▶ Goal of the exercise:
Rewrite each line of the material as one string in a JSON list, leaving out blank lines.

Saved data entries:
Segment Open
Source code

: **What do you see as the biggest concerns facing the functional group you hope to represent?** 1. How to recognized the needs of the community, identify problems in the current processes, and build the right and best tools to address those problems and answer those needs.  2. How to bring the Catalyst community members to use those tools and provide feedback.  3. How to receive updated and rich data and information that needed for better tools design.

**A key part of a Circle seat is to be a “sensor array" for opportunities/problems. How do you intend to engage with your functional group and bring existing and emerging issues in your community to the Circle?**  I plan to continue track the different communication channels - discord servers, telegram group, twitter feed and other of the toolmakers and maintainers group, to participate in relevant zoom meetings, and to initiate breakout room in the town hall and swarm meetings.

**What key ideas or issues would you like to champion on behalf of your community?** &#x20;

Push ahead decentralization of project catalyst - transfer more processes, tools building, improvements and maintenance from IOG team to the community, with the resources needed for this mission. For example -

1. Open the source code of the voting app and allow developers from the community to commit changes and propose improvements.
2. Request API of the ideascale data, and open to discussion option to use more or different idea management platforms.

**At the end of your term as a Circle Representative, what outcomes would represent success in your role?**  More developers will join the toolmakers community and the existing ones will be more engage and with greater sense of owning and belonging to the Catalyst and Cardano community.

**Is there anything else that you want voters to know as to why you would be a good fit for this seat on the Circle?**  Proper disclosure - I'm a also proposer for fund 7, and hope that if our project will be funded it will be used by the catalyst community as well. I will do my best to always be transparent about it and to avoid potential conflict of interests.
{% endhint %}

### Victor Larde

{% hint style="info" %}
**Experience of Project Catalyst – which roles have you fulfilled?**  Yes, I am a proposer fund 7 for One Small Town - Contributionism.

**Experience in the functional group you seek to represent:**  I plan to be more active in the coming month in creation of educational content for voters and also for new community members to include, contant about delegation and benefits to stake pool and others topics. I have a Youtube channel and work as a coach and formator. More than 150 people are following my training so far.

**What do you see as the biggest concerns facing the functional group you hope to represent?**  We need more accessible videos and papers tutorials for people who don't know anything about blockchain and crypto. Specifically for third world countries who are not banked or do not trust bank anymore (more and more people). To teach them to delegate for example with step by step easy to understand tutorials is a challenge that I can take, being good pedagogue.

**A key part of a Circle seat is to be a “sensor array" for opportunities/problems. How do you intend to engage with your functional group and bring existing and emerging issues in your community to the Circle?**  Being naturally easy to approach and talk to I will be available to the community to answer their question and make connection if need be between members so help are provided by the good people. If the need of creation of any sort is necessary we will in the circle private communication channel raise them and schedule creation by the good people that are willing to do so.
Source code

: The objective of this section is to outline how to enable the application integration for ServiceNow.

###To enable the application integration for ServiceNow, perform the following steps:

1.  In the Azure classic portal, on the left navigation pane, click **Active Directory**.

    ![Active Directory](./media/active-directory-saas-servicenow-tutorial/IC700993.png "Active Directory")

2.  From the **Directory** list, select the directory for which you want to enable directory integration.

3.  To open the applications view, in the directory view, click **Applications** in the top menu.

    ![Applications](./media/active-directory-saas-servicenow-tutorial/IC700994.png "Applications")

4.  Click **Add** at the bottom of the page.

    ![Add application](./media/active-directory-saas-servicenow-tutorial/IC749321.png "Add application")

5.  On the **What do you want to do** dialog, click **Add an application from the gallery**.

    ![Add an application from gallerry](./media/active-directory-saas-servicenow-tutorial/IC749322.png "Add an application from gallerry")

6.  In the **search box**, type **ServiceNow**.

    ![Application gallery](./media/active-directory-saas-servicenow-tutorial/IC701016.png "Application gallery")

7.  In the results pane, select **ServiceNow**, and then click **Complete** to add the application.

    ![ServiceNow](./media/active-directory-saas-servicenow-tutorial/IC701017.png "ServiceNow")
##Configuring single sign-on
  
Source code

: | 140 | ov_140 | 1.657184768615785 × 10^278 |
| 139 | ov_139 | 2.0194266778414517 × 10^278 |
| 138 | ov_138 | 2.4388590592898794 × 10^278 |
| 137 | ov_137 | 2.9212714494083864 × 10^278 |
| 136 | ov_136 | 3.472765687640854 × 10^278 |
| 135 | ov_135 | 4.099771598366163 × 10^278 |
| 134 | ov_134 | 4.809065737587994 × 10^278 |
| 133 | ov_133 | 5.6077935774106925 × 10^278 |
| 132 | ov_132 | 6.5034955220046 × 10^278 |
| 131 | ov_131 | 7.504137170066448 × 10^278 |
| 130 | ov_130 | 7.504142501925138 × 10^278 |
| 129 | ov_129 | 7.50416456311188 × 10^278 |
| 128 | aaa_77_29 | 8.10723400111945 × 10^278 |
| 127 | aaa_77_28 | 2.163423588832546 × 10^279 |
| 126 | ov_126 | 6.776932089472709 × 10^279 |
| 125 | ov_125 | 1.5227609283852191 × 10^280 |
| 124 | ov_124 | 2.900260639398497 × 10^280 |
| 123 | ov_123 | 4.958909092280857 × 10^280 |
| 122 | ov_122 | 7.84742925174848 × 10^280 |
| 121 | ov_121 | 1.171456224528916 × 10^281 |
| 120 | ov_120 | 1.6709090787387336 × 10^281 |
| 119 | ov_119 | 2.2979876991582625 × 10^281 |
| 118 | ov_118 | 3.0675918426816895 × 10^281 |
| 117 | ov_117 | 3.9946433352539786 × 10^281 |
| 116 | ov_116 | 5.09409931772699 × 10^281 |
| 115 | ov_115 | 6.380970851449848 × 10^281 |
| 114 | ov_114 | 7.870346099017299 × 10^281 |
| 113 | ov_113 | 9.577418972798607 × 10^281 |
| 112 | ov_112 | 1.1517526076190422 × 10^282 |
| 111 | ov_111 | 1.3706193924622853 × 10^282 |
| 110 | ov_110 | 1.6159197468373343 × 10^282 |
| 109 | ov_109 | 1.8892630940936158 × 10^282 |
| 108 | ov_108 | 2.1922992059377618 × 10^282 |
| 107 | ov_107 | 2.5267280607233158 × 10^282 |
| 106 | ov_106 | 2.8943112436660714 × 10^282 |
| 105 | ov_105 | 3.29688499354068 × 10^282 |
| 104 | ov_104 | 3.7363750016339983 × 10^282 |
Segment Closed
▶ Exercise answer:
[
  "Source code",
  ": **What do you see as the biggest concerns facing the functional group you hope to represent?** 1. How to recognized the needs of the community, identify problems in the current processes, and build the right and best tools to address those problems and answer those needs.  2. How to bring the Catalyst community members to use those tools and provide feedback.  3. How to receive updated and rich data and information that needed for better tools design.",
  "**A key part of a Circle seat is to be a “sensor array\" for opportunities/problems. How do you intend to engage with your functional group and bring existing and emerging issues in your community to the Circle?**  I plan to continue track the different communication channels - discord servers, telegram group, twitter feed and other of the toolmakers and maintainers group, to participate in relevant zoom meetings, and to initiate breakout room in the town hall and swarm meetings.",
  "**What key ideas or issues would you like to champion on behalf of your community?** &#x20;",
  "Push ahead decentralization of project catalyst - transfer more processes, tools building, improvements and maintenance from IOG team to the community, with the resources needed for this mission. For example -",
  "1. Open the source code of the voting app and allow developers from the community to commit changes and propose improvements.",
  "2. Request API of the ideascale data, and open to discussion option to use more or different idea management platforms.",
  "**At the end of your term as a Circle Representative, what outcomes would represent success in your role?**  More developers will join the toolmakers community and the existing ones will be more engage and with greater sense of owning and belonging to the Catalyst and Cardano community.",
  "**Is there anything else that you want voters to know as to why you would be a good fit for this seat on the Circle?**  Proper disclosure - I'm a also proposer for fund 7, and hope that if our project will be funded it will be used by the catalyst community as well. I will do my best to always be transparent about it and to avoid potential conflict of interests.",
  "{% endhint %}",
  "### Victor Larde",
  "{% hint style=\"info\" %}",
  "**Experience of Project Catalyst – which roles have you fulfilled?**  Yes, I am a proposer fund 7 for One Small Town - Contributionism.",
  "**Experience in the functional group you seek to represent:**  I plan to be more active in the coming month in creation of educational content for voters and also for new community members to include, contant about delegation and benefits to stake pool and others topics. I have a Youtube channel and work as a coach and formator. More than 150 people are following my training so far.",
  "**What do you see as the biggest concerns facing the functional group you hope to represent?**  We need more accessible videos and papers tutorials for people who don't know anything about blockchain and crypto. Specifically for third world countries who are not banked or do not trust bank anymore (more and more people). To teach them to delegate for example with step by step easy to understand tutorials is a challenge that I can take, being good pedagogue.",
  "**A key part of a Circle seat is to be a “sensor array\" for opportunities/problems. How do you intend to engage with your functional group and bring existing and emerging issues in your community to the Circle?**  Being naturally easy to approach and talk to I will be available to the community to answer their question and make connection if need be between members so help are provided by the good people. If the need of creation of any sort is necessary we will in the circle private communication channel raise them and schedule creation by the good people that are willing to do so.",
  "Source code",
  ": The objective of this section is to outline how to enable the application integration for ServiceNow.",
  "###To enable the application integration for ServiceNow, perform the following steps:",
  "1.  In the Azure classic portal, on the left navigation pane, click **Active Directory**.",
  "    ![Active Directory](./media/active-directory-saas-servicenow-tutorial/IC700993.png \"Active Directory\")",
  "2.  From the **Directory** list, select the directory for which you want to enable directory integration.",
  "3.  To open the applications view, in the directory view, click **Applications** in the top menu.",
  "    ![Applications](./media/active-directory-saas-servicenow-tutorial/IC700994.png \"Applications\")",
  "4.  Click **Add** at the bottom of the page.",
  "    ![Add application](./media/active-directory-saas-servicenow-tutorial/IC749321.png \"Add application\")",
  "5.  On the **What do you want to do** dialog, click **Add an application from the gallery**.",
  "    ![Add an application from gallerry](./media/active-directory-saas-servicenow-tutorial/IC749322.png \"Add an application from gallerry\")",
  "6.  In the **search box**, type **ServiceNow**.",
  "    ![Application gallery](./media/active-directory-saas-servicenow-tutorial/IC701016.png \"Application gallery\")",
  "7.  In the results pane, select **ServiceNow**, and then click **Complete** to add the application.",
  "    ![ServiceNow](./media/active-directory-saas-servicenow-tutorial/IC701017.png \"ServiceNow\")",
  "##Configuring single sign-on",
  "Source code",
  ": | 140 | ov_140 | 1.657184768615785 × 10^278 |",
  "| 139 | ov_139 | 2.0194266778414517 × 10^278 |",
  "| 138 | ov_138 | 2.4388590592898794 × 10^278 |",
  "| 137 | ov_137 | 2.9212714494083864 × 10^278 |",
  "| 136 | ov_136 | 3.472765687640854 × 10^278 |",
  "| 135 | ov_135 | 4.099771598366163 × 10^278 |",
  "| 134 | ov_134 | 4.809065737587994 × 10^278 |",
  "| 133 | ov_133 | 5.6077935774106925 × 10^278 |",
  "| 132 | ov_132 | 6.5034955220046 × 10^278 |",
  "| 131 | ov_131 | 7.504137170066448 × 10^278 |",
  "| 130 | ov_130 | 7.504142501925138 × 10^278 |",
  "| 129 | ov_129 | 7.50416456311188 × 10^278 |",
  "| 128 | aaa_77_29 | 8.10723400111945 × 10^278 |",
  "| 127 | aaa_77_28 | 2.163423588832546 × 10^279 |",
  "| 126 | ov_126 | 6.776932089472709 × 10^279 |",
  "| 125 | ov_125 | 1.5227609283852191 × 10^280 |",
  "| 124 | ov_124 | 2.900260639398497 × 10^280 |",
  "| 123 | ov_123 | 4.958909092280857 × 10^280 |",
  "| 122 | ov_122 | 7.84742925174848 × 10^280 |",
  "| 121 | ov_121 | 1.171456224528916 × 10^281 |",
  "| 120 | ov_120 | 1.6709090787387336 × 10^281 |",
  "| 119 | ov_119 | 2.2979876991582625 × 10^281 |",
  "| 118 | ov_118 | 3.0675918426816895 × 10^281 |",
  "| 117 | ov_117 | 3.9946433352539786 × 10^281 |",
  "| 116 | ov_116 | 5.09409931772699 × 10^281 |",
  "| 115 | ov_115 | 6.380970851449848 × 10^281 |",
  "| 114 | ov_114 | 7.870346099017299 × 10^281 |",
  "| 113 | ov_113 | 9.577418972798607 × 10^281 |",
  "| 112 | ov_112 | 1.1517526076190422 × 10^282 |",
  "| 111 | ov_111 | 1.3706193924622853 × 10^282 |",
  "| 110 | ov_110 | 1.6159197468373343 × 10^282 |",
  "| 109 | ov_109 | 1.8892630940936158 × 10^282 |",
  "| 108 | ov_108 | 2.1922992059377618 × 10^282 |",
  "| 107 | ov_107 | 2.5267280607233158 × 10^282 |",
  "| 106 | ov_106 | 2.8943112436660714 × 10^282 |",
  "| 105 | ov_105 | 3.29688499354068 × 10^282 |",
  "| 104 | ov_104 | 3.7363750016339983 × 10^282 |"
]